Last night, my child taught me a life lesson from the outfield.
During these seasons of sports, as a doting parent it is so easy to get caught up in the "fair" game, whether it be a bad call by a ref or a lesser assigned position for my son. And the latter, has been the toughest for me.
Often I think, if the coaches would just give him more pitching time, they'd see how good he is....but instead, my son is center field, third base, and the dreaded...right field. Sure, he's been on the mound a couple of times this season, but not nearly as much as some players.
But I know the heart of the tween, and how his ambition is knocked off kilter by the fairness game too. I can just see it in his eyes "It's not fair" when he's standing in the dugout as DH while the rest of his team plays.
So, last night...my son was in right field. I was trying to not play the fairness game in my head. I was cheering on the other kids, the other pitcher, the in-fielders.
And what happened?
The last out was needed to clench the win, and the batter knocked the ball down the first base line straight into right field. If my son missed catching the ball, it would have nearly tied the game. But he stopped the ball, tossed it to first, and they won!

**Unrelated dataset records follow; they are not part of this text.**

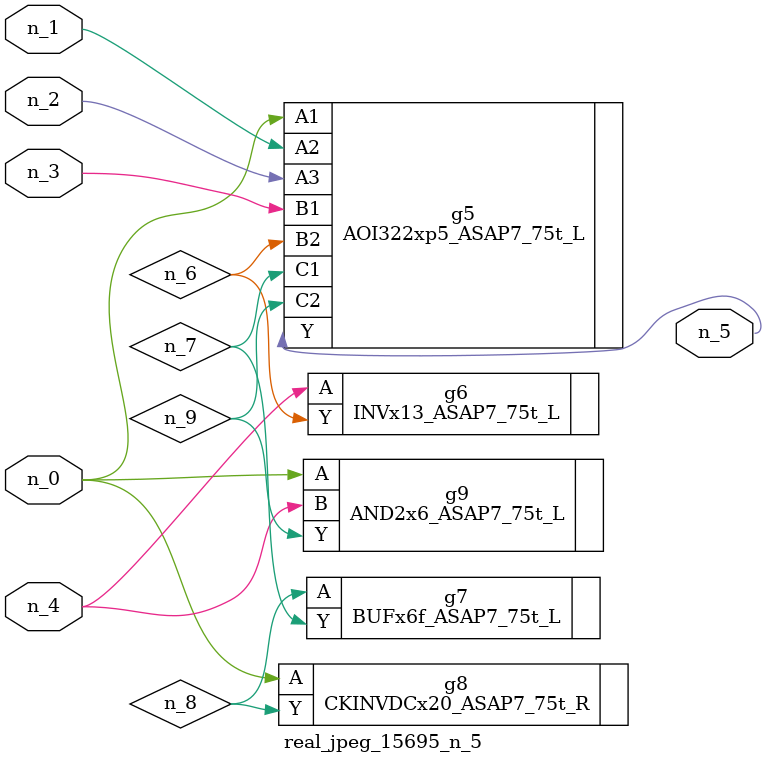
<source format=v>
module real_jpeg_15695_n_5 (n_4, n_0, n_1, n_2, n_3, n_5);

input n_4;
input n_0;
input n_1;
input n_2;
input n_3;

output n_5;

wire n_8;
wire n_6;
wire n_7;
wire n_9;

AOI322xp5_ASAP7_75t_L g5 ( 
.A1(n_0),
.A2(n_1),
.A3(n_2),
.B1(n_3),
.B2(n_6),
.C1(n_7),
.C2(n_9),
.Y(n_5)
);

CKINVDCx20_ASAP7_75t_R g8 ( 
.A(n_0),
.Y(n_8)
);

AND2x6_ASAP7_75t_L g9 ( 
.A(n_0),
.B(n_4),
.Y(n_9)
);

INVx13_ASAP7_75t_L g6 ( 
.A(n_4),
.Y(n_6)
);

BUFx6f_ASAP7_75t_L g7 ( 
.A(n_8),
.Y(n_7)
);


endmodule
</source>
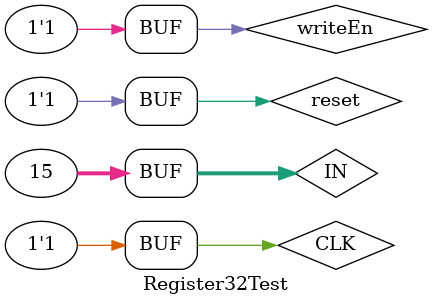
<source format=v>
`timescale 1ns / 1ps


module Register32Test;

	// Inputs
	reg CLK;
	reg reset;
	reg writeEn;
	reg [31:0] IN;

	// Outputs
	wire [31:0] OUT;

	// Instantiate the Unit Under Test (UUT)
	Register32 uut (
		.CLK(CLK), 
		.reset(reset), 
		.writeEn(writeEn),
		.IN(IN), 
		.OUT(OUT)
	);

	initial begin
		// Initialize Inputs
		CLK = 0;
		reset = 0;
		IN = 0;

		// Wait 100 ns for global reset to finish
		#100;
        
		// Add stimulus here
		
		CLK = 1;
		IN = 32'b11111;
		reset = 0;
		writeEn = 0;
		
		
		#50;		
		CLK = 0;
		
		#50;		
		CLK = 1;
		writeEn = 1;
		IN = 32'b10101;
		reset = 0;
		
		#50;		
		CLK = 0;
		IN = 32'b1;
		
		#50;		
		CLK = 1;
		writeEn = 0;
		IN = 32'b111101010100001;
		reset = 0;
		
		#50;		
		CLK = 0;
		
		#50;		
		CLK = 1;
		writeEn = 1;
		IN = 32'b110001010100011;
		reset = 0;
		
		#50;		
		CLK = 0;
		
		#50;		
		CLK = 1;
		writeEn = 0;
		IN = 32'b0;
		reset = 1;
		
		#50;		
		CLK = 0;
		
		#50;		
		CLK = 1;
		writeEn = 1;
		IN = 32'b1111;
		reset = 1;

	end
	
	initial begin
		$monitor("CLK:%b, reset:%b, writeEn:%b, in:%d, out:%d", CLK, reset, writeEn, IN, OUT);
	end
      
endmodule


</source>
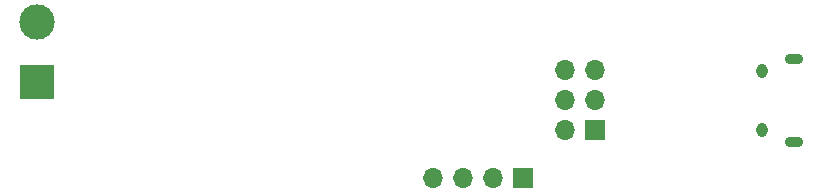
<source format=gbs>
G04 #@! TF.GenerationSoftware,KiCad,Pcbnew,5.1.12-84ad8e8a86~92~ubuntu20.04.1*
G04 #@! TF.CreationDate,2021-11-23T01:14:47+00:00*
G04 #@! TF.ProjectId,atmega-demo,61746d65-6761-42d6-9465-6d6f2e6b6963,rev?*
G04 #@! TF.SameCoordinates,Original*
G04 #@! TF.FileFunction,Soldermask,Bot*
G04 #@! TF.FilePolarity,Negative*
%FSLAX46Y46*%
G04 Gerber Fmt 4.6, Leading zero omitted, Abs format (unit mm)*
G04 Created by KiCad (PCBNEW 5.1.12-84ad8e8a86~92~ubuntu20.04.1) date 2021-11-23 01:14:47*
%MOMM*%
%LPD*%
G01*
G04 APERTURE LIST*
%ADD10C,3.000000*%
%ADD11R,3.000000X3.000000*%
%ADD12O,1.700000X1.700000*%
%ADD13R,1.700000X1.700000*%
%ADD14O,1.550000X0.890000*%
%ADD15O,0.950000X1.250000*%
G04 APERTURE END LIST*
D10*
G04 #@! TO.C,J4*
X147828000Y-74930000D03*
D11*
X147828000Y-80010000D03*
G04 #@! TD*
D12*
G04 #@! TO.C,J1*
X181356000Y-88138000D03*
X183896000Y-88138000D03*
X186436000Y-88138000D03*
D13*
X188976000Y-88138000D03*
G04 #@! TD*
D14*
G04 #@! TO.C,J3*
X211866000Y-78034000D03*
X211866000Y-85034000D03*
D15*
X209166000Y-79034000D03*
X209166000Y-84034000D03*
G04 #@! TD*
D12*
G04 #@! TO.C,J2*
X192532000Y-78994000D03*
X195072000Y-78994000D03*
X192532000Y-81534000D03*
X195072000Y-81534000D03*
X192532000Y-84074000D03*
D13*
X195072000Y-84074000D03*
G04 #@! TD*
M02*

</source>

Later, he comes up to me and said, "Mom, before that play, I was thinking, wouldn't it be cool if I caught the ball and got someone out?"
And he did!
As I process all this, I realize something grander than the catch, the win, and the smiling boy on the ride home.

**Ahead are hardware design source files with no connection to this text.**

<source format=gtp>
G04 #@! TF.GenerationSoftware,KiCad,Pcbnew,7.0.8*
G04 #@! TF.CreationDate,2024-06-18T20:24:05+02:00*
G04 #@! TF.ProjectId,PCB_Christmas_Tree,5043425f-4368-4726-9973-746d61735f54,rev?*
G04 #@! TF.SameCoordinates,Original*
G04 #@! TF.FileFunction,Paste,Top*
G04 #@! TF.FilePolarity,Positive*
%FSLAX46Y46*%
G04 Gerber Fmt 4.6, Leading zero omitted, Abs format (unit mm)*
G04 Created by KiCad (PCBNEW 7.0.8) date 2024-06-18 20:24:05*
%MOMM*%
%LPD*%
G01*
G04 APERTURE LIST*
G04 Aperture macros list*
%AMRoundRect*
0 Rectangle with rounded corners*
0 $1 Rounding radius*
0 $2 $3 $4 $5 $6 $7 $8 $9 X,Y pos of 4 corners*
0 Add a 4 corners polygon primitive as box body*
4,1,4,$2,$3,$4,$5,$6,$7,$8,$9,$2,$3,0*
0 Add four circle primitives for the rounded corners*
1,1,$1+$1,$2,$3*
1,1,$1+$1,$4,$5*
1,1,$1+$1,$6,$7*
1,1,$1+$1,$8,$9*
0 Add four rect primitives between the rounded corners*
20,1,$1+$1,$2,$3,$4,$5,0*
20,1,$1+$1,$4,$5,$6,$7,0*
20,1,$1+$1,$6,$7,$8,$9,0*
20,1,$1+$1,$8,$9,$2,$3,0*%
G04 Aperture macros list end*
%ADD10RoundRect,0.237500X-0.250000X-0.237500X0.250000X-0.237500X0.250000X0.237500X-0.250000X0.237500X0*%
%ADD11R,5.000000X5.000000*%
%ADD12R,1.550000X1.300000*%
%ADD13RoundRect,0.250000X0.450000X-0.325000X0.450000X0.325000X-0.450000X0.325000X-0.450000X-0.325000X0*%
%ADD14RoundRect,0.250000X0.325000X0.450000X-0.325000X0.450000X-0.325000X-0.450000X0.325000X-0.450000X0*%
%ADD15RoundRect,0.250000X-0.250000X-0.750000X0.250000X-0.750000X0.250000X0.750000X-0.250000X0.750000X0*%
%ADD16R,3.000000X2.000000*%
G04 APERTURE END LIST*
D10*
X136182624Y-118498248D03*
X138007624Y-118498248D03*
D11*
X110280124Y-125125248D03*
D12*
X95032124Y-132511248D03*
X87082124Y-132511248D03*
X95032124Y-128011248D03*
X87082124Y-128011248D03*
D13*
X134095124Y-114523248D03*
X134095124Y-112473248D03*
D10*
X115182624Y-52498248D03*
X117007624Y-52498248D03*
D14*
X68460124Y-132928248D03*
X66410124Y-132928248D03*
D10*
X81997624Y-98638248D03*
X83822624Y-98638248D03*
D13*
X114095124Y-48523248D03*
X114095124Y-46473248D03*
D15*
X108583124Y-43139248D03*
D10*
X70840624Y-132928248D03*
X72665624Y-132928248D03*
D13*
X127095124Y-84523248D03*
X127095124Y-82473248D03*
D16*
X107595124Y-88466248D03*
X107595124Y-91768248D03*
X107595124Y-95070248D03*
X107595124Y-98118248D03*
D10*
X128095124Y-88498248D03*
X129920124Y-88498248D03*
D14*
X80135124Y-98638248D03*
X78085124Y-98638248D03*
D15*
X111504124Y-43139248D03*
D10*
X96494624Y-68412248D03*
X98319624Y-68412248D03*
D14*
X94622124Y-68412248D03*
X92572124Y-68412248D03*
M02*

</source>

I realize, that although my son wasn't in the "best" position, he wasn't sitting their grumbling during the game.
He was hoping.
He wasn't counting the minutes to the end of the game because he was in a position he didn't care for. He was hoping that right then and there, in right field, he would contribute to the team with an awesome play.
He was making lemonade out of lemons, I guess.

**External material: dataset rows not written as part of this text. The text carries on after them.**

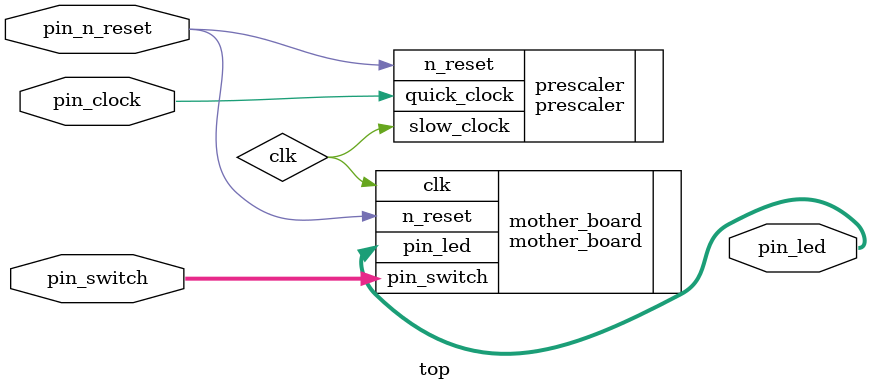
<source format=v>
module top (
    input        pin_clock,
    input        pin_n_reset,
    input  [3:0] pin_switch,
    output [3:0] pin_led
);

    // wire
    wire    clk;

    // prescaler 100MHz->10MHz
    prescaler #(.RATIO(10)) prescaler(
        .quick_clock    (pin_clock),
        .n_reset        (pin_n_reset),
        .slow_clock     (clk)
    );

    // mpther_board
    mother_board mother_board(
        .clk        (clk),
        .n_reset    (pin_n_reset),
        .pin_switch (pin_switch),
        .pin_led    (pin_led)
    );

endmodule //top
</source>
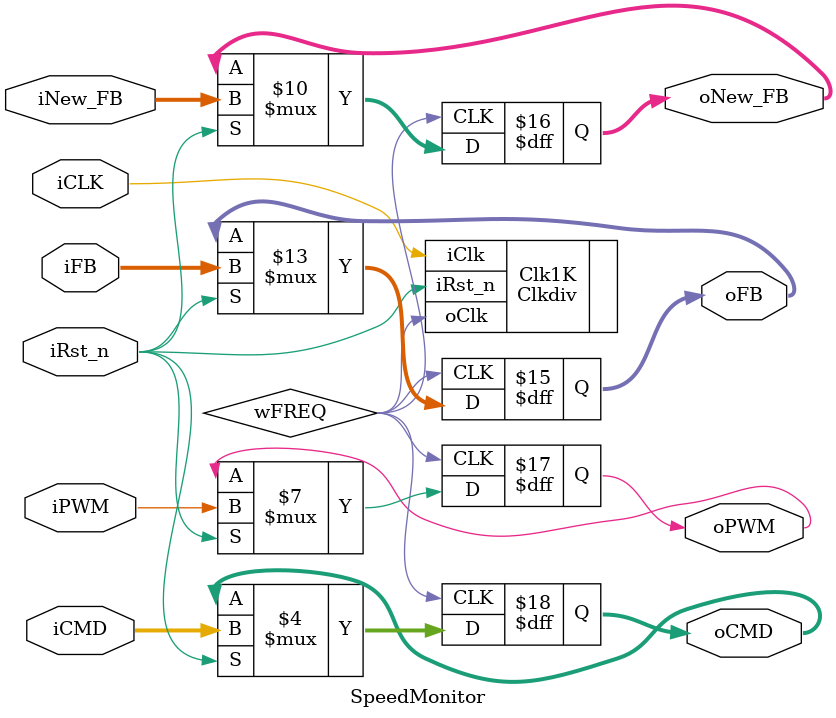
<source format=v>
module SpeedMonitor #(
parameter CMD_SIZE  = 2, //bytes -> bits
parameter FB_SIZE   = 4	//bytes -> bits)
)(
input   iCLK,
input   iRst_n,
input   [31:0]iFB,
input   [15:0]iNew_FB,
input   iPWM,
input   [15:0]iCMD,
output  reg [31:0]oFB,
output  reg [15:0]oNew_FB,
output  reg oPWM,
output  reg [15:0]oCMD
);
wire wFREQ;
Clkdiv #(
	.EXCEPTCLK	(1000)
) Clk1K (
	.iClk		(iCLK),	// 50Mhz clock 
	.iRst_n	    (iRst_n),// Reset
	.oClk		(wFREQ)	// ExpectClk clock
);

always @(posedge wFREQ)begin
    if(!iRst_n)begin

    end
    else begin
        oFB     <=  iFB;
        oNew_FB <=  iNew_FB;
        oPWM    <=  iPWM;
        oCMD    <=  iCMD;
    end


end

endmodule
</source>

How many times do I find myself in an undesirable situation, or a lesser place than I'd hope to be (ahem...unpublished?), and sit there grumbling and wanting to push time forward? How about when my kids are in a season of misbehavior? Do I grumble about it and strive to survive, or do I take the lemons, add a little sugary love, and make delicious lemonade by using the misbehavior to teach life lessons with patience and love?
Can't wait for my son to get home from school today, so I can share with him all he taught me!
How 'bout you? Have your kids taught you something lately?